Not too far from where the architect lives is Tariq Ahmed, who too has returned from the US. When he submitted his resignation for he wanted to go back home after so many years his boss — the CEO of the company —decided to retain him and asked him to open a branch office in Mumbai. Hina, Tariq’s wife, who was editing a house journal of a business house in the US, found a position in the editorial department of a magazine on a salary she could not have dreamed of a few years ago in India.

Pervez Sikora, who worked for Los Angeles Times as director of advertising technology, is now in Bangalore, where he has settled down with his lawyer-wife and two kids. He is now the Chief Innovation Officer for an IT company, which develops advertisements for many countries. He enjoys his present assignment more for it demands both creativity and technical know-how. Second only to the chairman of the company, Sikora is back in India after living in the US for 20 years.

Brain drain is giving way to brain gain in India. Opportunities are limitless and the salaries are quite high. Cost of living, though higher than what it was a couple of years ago, is still much lower than in the US. Then there are support systems like the family members who can, for instance, take care of the kids when the parents are at work. The grandparents are more than happy to shoulder the responsibility and domestic help is cheaper and much more easily available. “I hated washing my car, every morning,” says Prakash Swamy of Chennai. Now I get a sparkling clean car every morning for a pittance. Two of his close friends in the US are Pakistanis. One of them was seriously considering returning to his homeland, but the uncertainty —mainly political, has forced him to shelve the plan. His wife has her family in Pakistan too but she is also reluctant to retrace her steps.

Back to India, the IT companies are hunting for talents. Students are interviewed before they enter their final semester, and often given appointment letters before they qualify for their degrees. This is truer of South India, where literacy is almost 100 per cent and higher education more common than in the north.

Doctors are having a field day in Chennai, which is the centre of medical tourism. Hospitals advertise their services not just in newspapers and on the electronic media but even in cinemas.
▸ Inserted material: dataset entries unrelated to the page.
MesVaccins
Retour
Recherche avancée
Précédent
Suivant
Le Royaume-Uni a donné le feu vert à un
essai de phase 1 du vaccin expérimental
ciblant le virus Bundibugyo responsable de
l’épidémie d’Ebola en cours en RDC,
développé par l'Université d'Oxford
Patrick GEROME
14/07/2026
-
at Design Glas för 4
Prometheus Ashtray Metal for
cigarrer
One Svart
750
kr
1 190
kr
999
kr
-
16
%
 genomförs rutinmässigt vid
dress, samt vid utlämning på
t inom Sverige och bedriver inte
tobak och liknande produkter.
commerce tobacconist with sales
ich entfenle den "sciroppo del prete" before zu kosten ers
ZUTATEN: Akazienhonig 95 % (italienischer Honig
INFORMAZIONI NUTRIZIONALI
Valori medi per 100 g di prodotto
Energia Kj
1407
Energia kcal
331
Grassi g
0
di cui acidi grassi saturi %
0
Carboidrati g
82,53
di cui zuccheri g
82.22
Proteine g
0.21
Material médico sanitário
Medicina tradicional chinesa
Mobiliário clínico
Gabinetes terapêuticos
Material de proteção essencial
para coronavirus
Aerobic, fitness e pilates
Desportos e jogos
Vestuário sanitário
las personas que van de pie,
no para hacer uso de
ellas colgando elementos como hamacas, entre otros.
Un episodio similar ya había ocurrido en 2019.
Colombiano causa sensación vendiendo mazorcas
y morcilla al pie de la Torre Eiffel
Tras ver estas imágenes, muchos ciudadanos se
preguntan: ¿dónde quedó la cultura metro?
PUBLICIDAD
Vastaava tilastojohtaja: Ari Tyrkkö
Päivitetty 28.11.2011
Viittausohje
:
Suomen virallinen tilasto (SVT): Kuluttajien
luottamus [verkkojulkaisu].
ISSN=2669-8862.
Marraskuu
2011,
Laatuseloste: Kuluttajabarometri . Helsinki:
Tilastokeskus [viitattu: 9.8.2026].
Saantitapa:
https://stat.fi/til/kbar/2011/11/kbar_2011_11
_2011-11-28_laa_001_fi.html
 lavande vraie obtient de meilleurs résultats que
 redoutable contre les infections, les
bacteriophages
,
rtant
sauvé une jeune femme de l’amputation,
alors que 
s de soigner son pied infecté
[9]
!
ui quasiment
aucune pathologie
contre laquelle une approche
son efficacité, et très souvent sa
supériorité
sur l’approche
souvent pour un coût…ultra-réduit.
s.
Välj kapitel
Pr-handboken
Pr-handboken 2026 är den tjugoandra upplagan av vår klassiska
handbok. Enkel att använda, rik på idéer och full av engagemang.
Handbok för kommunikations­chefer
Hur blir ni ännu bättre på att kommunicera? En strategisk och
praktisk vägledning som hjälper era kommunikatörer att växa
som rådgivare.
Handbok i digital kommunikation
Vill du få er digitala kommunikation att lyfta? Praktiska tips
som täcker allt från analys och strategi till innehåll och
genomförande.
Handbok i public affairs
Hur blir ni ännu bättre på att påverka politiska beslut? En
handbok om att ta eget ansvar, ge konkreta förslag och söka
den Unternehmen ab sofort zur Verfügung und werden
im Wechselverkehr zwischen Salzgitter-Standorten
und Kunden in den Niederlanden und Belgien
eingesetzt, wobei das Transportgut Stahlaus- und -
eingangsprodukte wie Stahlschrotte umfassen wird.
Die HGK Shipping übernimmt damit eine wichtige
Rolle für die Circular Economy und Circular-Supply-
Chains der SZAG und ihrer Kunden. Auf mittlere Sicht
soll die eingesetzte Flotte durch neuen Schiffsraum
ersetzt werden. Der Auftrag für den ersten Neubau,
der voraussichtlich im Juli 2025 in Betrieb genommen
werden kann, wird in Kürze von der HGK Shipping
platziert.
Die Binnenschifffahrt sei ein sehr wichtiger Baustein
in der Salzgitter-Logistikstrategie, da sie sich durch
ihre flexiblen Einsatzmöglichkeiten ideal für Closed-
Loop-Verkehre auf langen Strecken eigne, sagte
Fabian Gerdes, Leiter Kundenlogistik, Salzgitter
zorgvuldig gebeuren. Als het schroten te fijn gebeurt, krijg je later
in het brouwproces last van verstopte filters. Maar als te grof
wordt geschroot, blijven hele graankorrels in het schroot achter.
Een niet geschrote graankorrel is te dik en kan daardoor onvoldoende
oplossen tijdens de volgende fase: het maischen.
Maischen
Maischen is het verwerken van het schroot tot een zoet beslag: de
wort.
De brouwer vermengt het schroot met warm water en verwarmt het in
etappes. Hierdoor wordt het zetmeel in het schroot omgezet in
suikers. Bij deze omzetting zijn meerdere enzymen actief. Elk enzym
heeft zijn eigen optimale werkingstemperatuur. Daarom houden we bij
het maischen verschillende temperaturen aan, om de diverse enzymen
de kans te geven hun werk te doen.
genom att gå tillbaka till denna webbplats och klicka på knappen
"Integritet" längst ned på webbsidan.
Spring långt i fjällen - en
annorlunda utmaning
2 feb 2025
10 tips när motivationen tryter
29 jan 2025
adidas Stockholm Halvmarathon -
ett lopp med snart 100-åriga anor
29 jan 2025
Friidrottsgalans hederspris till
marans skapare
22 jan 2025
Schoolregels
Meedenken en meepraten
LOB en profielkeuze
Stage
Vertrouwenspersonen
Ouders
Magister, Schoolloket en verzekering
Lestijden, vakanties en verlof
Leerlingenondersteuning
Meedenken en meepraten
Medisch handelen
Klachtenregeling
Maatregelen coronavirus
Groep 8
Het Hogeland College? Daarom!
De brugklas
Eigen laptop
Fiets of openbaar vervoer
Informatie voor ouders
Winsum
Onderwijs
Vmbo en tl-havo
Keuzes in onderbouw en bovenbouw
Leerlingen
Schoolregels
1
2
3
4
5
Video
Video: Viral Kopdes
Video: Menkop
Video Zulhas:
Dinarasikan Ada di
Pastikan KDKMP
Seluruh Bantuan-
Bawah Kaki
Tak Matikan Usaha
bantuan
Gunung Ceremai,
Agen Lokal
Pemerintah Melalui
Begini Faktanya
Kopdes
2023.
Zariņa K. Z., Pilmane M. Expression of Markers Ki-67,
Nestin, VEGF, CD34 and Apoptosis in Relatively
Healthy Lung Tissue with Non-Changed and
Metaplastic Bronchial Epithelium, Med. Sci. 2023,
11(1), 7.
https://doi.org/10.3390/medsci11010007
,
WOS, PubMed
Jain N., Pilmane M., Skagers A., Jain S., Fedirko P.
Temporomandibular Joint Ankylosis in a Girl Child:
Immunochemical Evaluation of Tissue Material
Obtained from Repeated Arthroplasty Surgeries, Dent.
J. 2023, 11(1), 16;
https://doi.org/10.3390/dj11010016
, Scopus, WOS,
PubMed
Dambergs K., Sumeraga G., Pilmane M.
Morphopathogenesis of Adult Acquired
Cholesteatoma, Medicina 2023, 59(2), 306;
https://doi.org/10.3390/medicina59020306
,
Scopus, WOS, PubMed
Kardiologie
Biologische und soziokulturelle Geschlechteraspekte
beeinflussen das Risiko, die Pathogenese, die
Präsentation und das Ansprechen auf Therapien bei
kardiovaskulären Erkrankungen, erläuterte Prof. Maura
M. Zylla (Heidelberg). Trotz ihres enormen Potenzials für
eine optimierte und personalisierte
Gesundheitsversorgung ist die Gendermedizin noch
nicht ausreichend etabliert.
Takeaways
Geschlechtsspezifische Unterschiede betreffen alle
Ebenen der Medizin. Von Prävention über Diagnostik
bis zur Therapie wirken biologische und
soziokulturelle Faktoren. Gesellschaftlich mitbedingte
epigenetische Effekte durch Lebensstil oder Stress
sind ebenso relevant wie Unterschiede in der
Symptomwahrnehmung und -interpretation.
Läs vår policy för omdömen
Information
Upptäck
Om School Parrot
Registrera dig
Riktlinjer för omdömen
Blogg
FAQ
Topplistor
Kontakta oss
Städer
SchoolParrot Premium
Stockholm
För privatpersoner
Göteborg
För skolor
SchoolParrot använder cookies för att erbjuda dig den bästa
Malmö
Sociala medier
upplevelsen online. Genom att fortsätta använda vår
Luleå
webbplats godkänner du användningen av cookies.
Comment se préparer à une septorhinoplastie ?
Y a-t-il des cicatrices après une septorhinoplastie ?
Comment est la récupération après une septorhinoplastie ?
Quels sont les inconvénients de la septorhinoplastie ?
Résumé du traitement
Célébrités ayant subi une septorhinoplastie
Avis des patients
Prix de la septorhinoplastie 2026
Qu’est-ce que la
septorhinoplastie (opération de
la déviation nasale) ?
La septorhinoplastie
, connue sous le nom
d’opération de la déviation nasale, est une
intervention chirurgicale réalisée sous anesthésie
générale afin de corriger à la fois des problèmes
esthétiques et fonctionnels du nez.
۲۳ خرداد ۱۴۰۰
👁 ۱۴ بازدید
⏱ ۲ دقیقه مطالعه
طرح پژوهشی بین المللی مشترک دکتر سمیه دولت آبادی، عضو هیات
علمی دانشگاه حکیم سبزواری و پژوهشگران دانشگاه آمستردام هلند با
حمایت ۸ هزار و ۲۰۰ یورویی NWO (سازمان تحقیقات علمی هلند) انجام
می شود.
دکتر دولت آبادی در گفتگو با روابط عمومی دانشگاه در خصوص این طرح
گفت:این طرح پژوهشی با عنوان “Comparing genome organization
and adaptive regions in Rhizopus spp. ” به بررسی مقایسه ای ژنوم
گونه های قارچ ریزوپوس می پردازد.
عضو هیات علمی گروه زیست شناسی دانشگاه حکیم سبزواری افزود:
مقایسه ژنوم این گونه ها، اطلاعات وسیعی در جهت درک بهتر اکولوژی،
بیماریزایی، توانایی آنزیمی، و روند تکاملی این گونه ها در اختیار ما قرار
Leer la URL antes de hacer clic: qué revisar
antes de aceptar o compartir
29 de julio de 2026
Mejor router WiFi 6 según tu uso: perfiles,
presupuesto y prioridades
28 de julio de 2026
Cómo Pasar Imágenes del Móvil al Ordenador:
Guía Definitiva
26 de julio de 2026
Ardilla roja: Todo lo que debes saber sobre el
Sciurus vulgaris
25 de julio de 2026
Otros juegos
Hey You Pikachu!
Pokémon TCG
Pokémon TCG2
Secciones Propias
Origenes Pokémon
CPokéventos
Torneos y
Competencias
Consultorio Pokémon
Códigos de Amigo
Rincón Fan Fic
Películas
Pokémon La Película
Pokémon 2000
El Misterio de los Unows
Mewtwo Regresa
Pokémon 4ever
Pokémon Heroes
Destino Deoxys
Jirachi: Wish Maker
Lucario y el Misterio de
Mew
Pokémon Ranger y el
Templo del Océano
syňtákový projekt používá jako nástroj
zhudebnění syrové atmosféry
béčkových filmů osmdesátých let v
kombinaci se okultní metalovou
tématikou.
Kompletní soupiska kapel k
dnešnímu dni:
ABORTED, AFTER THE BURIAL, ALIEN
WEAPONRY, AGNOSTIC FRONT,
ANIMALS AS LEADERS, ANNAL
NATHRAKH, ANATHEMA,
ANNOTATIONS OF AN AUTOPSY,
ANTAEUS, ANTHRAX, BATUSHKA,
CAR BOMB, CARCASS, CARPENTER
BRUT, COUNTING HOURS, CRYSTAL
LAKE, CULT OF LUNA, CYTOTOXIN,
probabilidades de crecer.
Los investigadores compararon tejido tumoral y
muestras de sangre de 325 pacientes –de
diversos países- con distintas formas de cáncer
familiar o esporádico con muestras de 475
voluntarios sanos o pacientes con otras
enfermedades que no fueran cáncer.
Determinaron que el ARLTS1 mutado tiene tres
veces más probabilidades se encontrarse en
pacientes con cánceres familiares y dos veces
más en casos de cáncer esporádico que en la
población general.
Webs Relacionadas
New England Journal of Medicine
Apollo Heart Centre, for instance, runs an ad campaign saying “If you start sweating heavily for no reason or if you have a shooting pain in the chest then don’t waste time, make a beeline for the nearest Apollo Heart Centre.” The Apollo group of hospitals, of which Apollo Heart Centre is a subsidiary, has several branches in South India.

Higher salaries and increasing number of double income families have resulted in higher spendings. In Chennai, the supermarkets are bursting at the seams. That applies to other cities as well. All this shows that the middle class is emerging in large numbers in the last few years.

But the essential question remains: is the gap between the haves and the have-nots narrowing? Israr (surname withheld), whose family manufactures and exports shoes to the West in large quantities, says that the economic boom has resulted in more jobs for the poor. But Gopal (surname withheld), the CEO of a large IT company, doesn’t agree. He intends to delegate his responsibilities to his brother and other professionals in the next two years and devote all his time and some of his resources to social work. His role model is the Nobel laureate from Bangladesh, Professor Mohammed Yunus.

“Can you believe that the neighbouring villages of Bangalore get electricity only two hours a day?” he laments. It is all the more surprising since Bangalore is considered to be the Silicon Valley of India.

However, a point to remember is that one sees very few beggars on the streets of Bangalore and Chennai than in Karachi and Mumbai. One reason is that the people of the two cities don’t encourage beggars by giving them alms. They would much rather donate to ashrams, where the poor get free meals.